The villagers primarily use obsidian spears, slings, bola, nets, and blowguns with poisoned darts. A few have swords in the Imperial style as gifts from the missionary and his men. For armor they mostly wear leather armor made of exotic hides, predominately reptilian, though chitin and crab shields are common as well. The chieftain has a flintlock pistol and a large two-handed great sword. He also has a conquistidor-style helmet he keeps polished, but still wears traditional hide armor. His son has a matchlock arquebus. Both of these weapons were gifts of Father Vasay. Along the top of the terrace are several large boulders you surmise the villagers will roll down on enemies approaching the village. 


The native religion of Taha Pari is the traditional Tigalasi animist religion that reveres the Spirits of the Islands. Whale and Dolphin are venerated, while Snake and Shark are feared. The cult of the nearby Hangareka is also influential, and the Sky Unicorn is worshiped as a great spirit.

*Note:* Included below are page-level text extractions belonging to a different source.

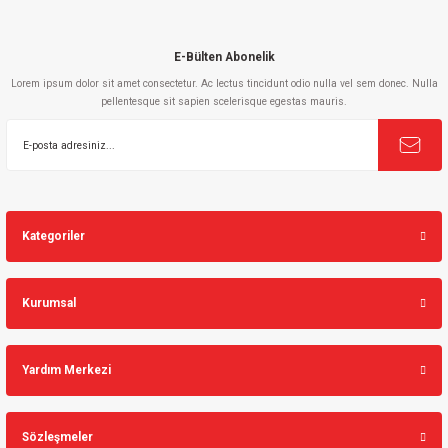
E-Bülten Abonelik
Lorem ipsum dolor sit amet consectetur. Ac lectus tincidunt odio nulla vel sem donec. Nulla
pellentesque sit sapien scelerisque egestas mauris.
Gönder
Kategoriler
Kurumsal
Yardım Merkezi
Sözleşmeler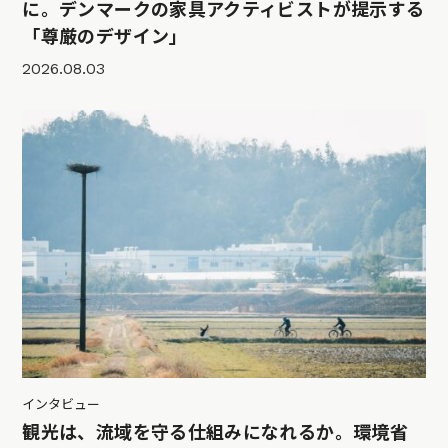
に。デンマークの家具アクティビストが提示する
「尊厳のデザイン」
2026.08.03
インタビュー
観光は、流域を守る仕組みになれるか。環境省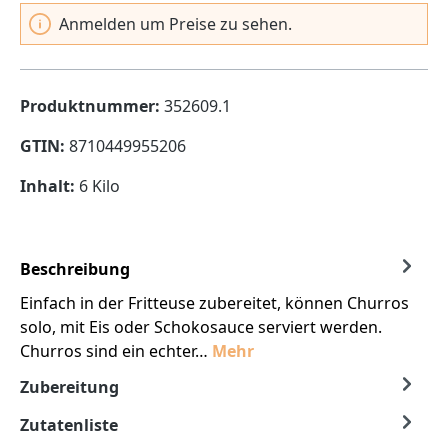
Anmelden um Preise zu sehen.
Produktnummer:
352609.1
GTIN:
8710449955206
Inhalt:
6 Kilo
Beschreibung
Einfach in der Fritteuse zubereitet, können Churros
solo, mit Eis oder Schokosauce serviert werden.
Churros sind ein echter…
Mehr
Zubereitung
Zutatenliste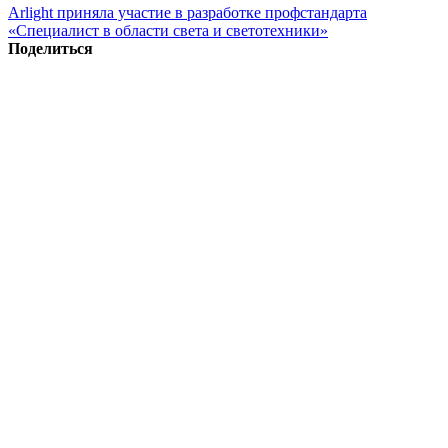
Arlight приняла участие в разработке профстандарта
«Специалист в области света и светотехники»
Поделиться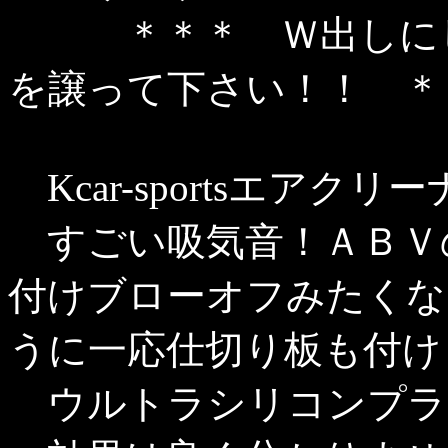
＊＊＊ Ｗ出しにし
を譲って下さい！！ ＊
Kcar-sportsエアクリー
すごい吸気音！ＡＢＶ
付けブローオフみたくな
うに一応仕切り板も付け
ウルトラシリコンプラ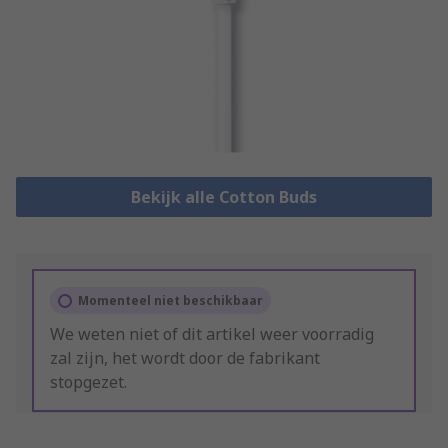
Bekijk alle Cotton Buds
Momenteel niet beschikbaar
We weten niet of dit artikel weer voorradig
zal zijn, het wordt door de fabrikant
stopgezet.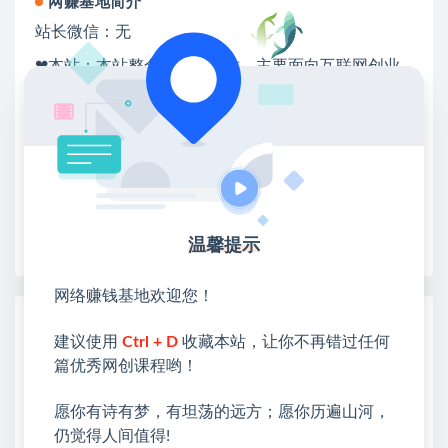
网赚基地简介
站长微信：无
❤本站：本站整合多方资源站，主要面向互联网创业
类&副业类，资源丰富 物超所值。
❤能助您：找项目 + 低成本创业 + 减少信息差 + 见识
各种项目 + 提升网创认知。
❤本站为众多团队提供了重要价值，也为众多创业者
开启网络之门，广受好评！
❤如果您也依存于互联网，欢迎加入本站会员，将尽
早为您提供丰盛价值。祝您前程似锦！
温馨提示
网络赚钱基地欢迎您！
热门课程展示
建议使用
Ctrl + D
收藏本站，让你不再错过任何
AI+PPT设计变现实战训练营，我们派单，
篇优秀网创课程哟！
让你的才华直接变现，三大核心模块带你构
建Al设计x派单变现的完整闭环
愿你有诗有梦，有坦荡的远方；愿你历遍山河，
仍觉得人间值得!
（19760期）全自动番茄挂机玩法，日入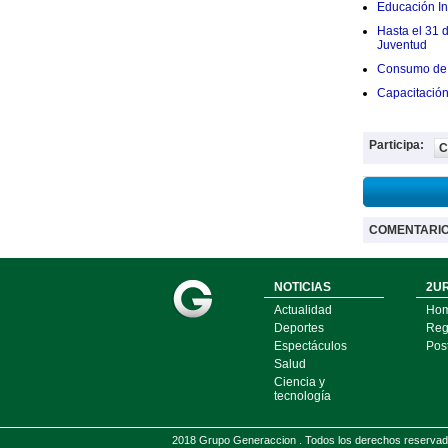
Educación Ini
Hasta el 31 
Juventud
Consumo de 
Capacitació
Participa:
C
COMENTARI
NOTICIAS
2UR
Actualidad
Ho
Deportes
Regí
Espectáculos
Pos
Salud
Ciencia y
tecnología
2018 Grupo Generaccion . Todos los derechos reserv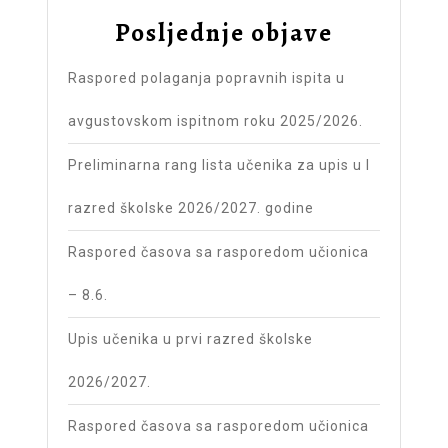
Posljednje objave
Raspored polaganja popravnih ispita u
avgustovskom ispitnom roku 2025/2026.
Preliminarna rang lista učenika za upis u I
razred školske 2026/2027. godine
Raspored časova sa rasporedom učionica
– 8.6.
Upis učenika u prvi razred školske
2026/2027.
Raspored časova sa rasporedom učionica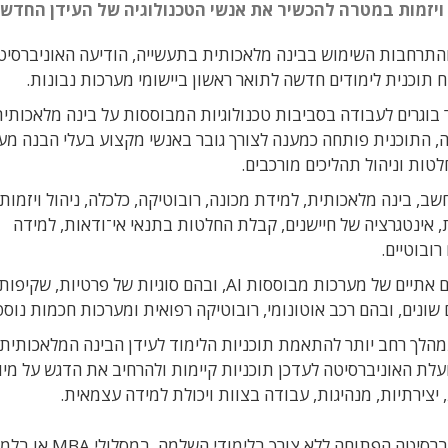
 ויזמות במטרה להכשיר את אנשי הטכנולוגיה של העידן החדש.
 והתרחבות השימוש בבינה מלאכותית בתעשייה, הודיעה האוניברסיט
תוכנית לימודים חדשה לתואר ראשון ביישומי מערכות נבונות.
וגרים לעבודה בסביבות טכנולוגיות המבוססות על בינה מלאכותית
טה, התוכנית פותחה כמענה לצורך גובר באנשי מקצוע בעלי הבנה מ
לטות וניהול תהליכים מורכבים.
 בינה מלאכותית, למידת מכונה, רובוטיקה, כלכלה, ניהול ויזמות. 
 אינטגרציה של חיישנים, קבלת החלטות בתנאי אי־ודאות, למידה
ובוטיים.
באוניברסיטה מציינים כי התוכנית תעסוק גם בהיבטים אתיים של מערכות מבוססות AI, ובהם סוגיות של פרטיות, שקיפות
 שונים, ובהם רכב אוטונומי, רובוטיקה רפואית ומערכות חכמות נוספ
מהלך רחב יותר להתאמת תוכניות הלימוד לעידן הבינה המלאכותית
לת האוניברסיטה לעדכן תוכניות קיימות ולהרחיב את הדגש על מיומ
יצירתיות, מנהיגות, עבודה בצוות ויכולת למידה עצמאית.
בוגרי התוכנית יוכלו להמשיך ללימודי תואר שני באוניברסיטה הפתוחה ללא צורך 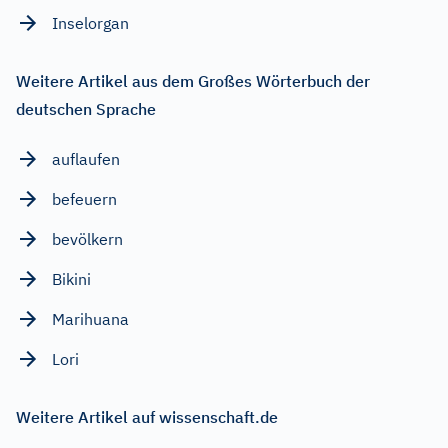
Inselorgan
Weitere Artikel aus dem Großes Wörterbuch der
deutschen Sprache
auflaufen
befeuern
bevölkern
Bikini
Marihuana
Lori
Weitere Artikel auf wissenschaft.de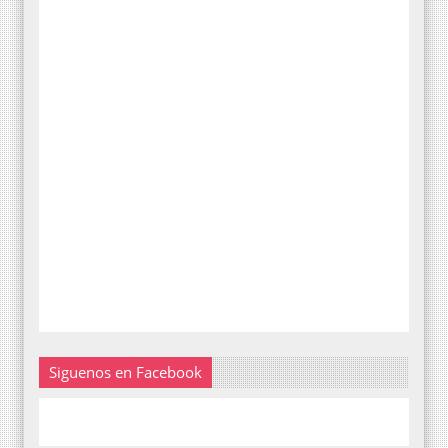
Siguenos en Facebook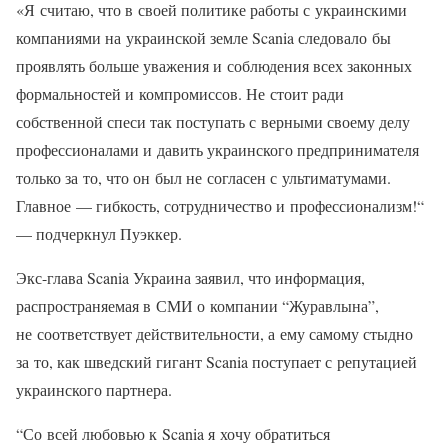
«Я считаю, что в своей политике работы с украинскими
компаниями на украинской земле Scania следовало бы
проявлять больше уважения и соблюдения всех законных
формальностей и компромиссов. Не стоит ради
собственной спеси так поступать с верными своему делу
профессионалами и давить украинского предпринимателя
только за то, что он был не согласен с ультиматумами.
Главное — гибкость, сотрудничество и профессионализм!“
— подчеркнул Пуэккер.
Экс-глава Scania Украина заявил, что информация,
распространяемая в СМИ о компании “Журавлына”,
не соответствует действительности, а ему самому стыдно
за то, как шведский гигант Scania поступает с репутацией
украинского партнера.
“Со всей любовью к Scania я хочу обратиться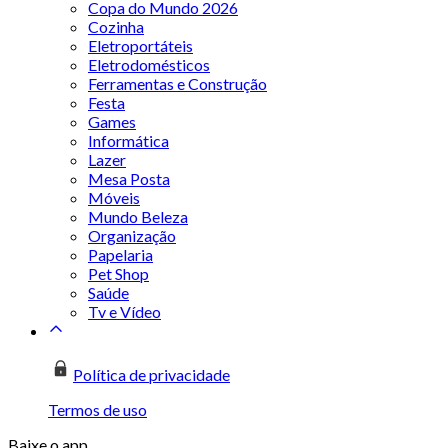
Copa do Mundo 2026
Cozinha
Eletroportáteis
Eletrodomésticos
Ferramentas e Construção
Festa
Games
Informática
Lazer
Mesa Posta
Móveis
Mundo Beleza
Organização
Papelaria
Pet Shop
Saúde
Tv e Vídeo
Política de privacidade
Termos de uso
Baixe o app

With the arrival of Father Vasay and the other missionaries, the chieftain and his family, and many of the prominent families have converted to the Eternal Triad. This religion is foreign to the traditional ways of the Tigalasi, and recent sectarian tensions have grown between the native Trinitarians and the shaman Moana. The recent influx of shipwrecked foreigners with their strange customs has only added to the tensions in the village, especially as more of their native guides disappear on their expeditions into the jungle.

Goods and Services:

Because of Taha Pari’s seclusion, purchasing items and services is difficult, and the only city-made items can only be purchased from Father Vasay or the chieftain, who claims any item salvaged from shipwrecks.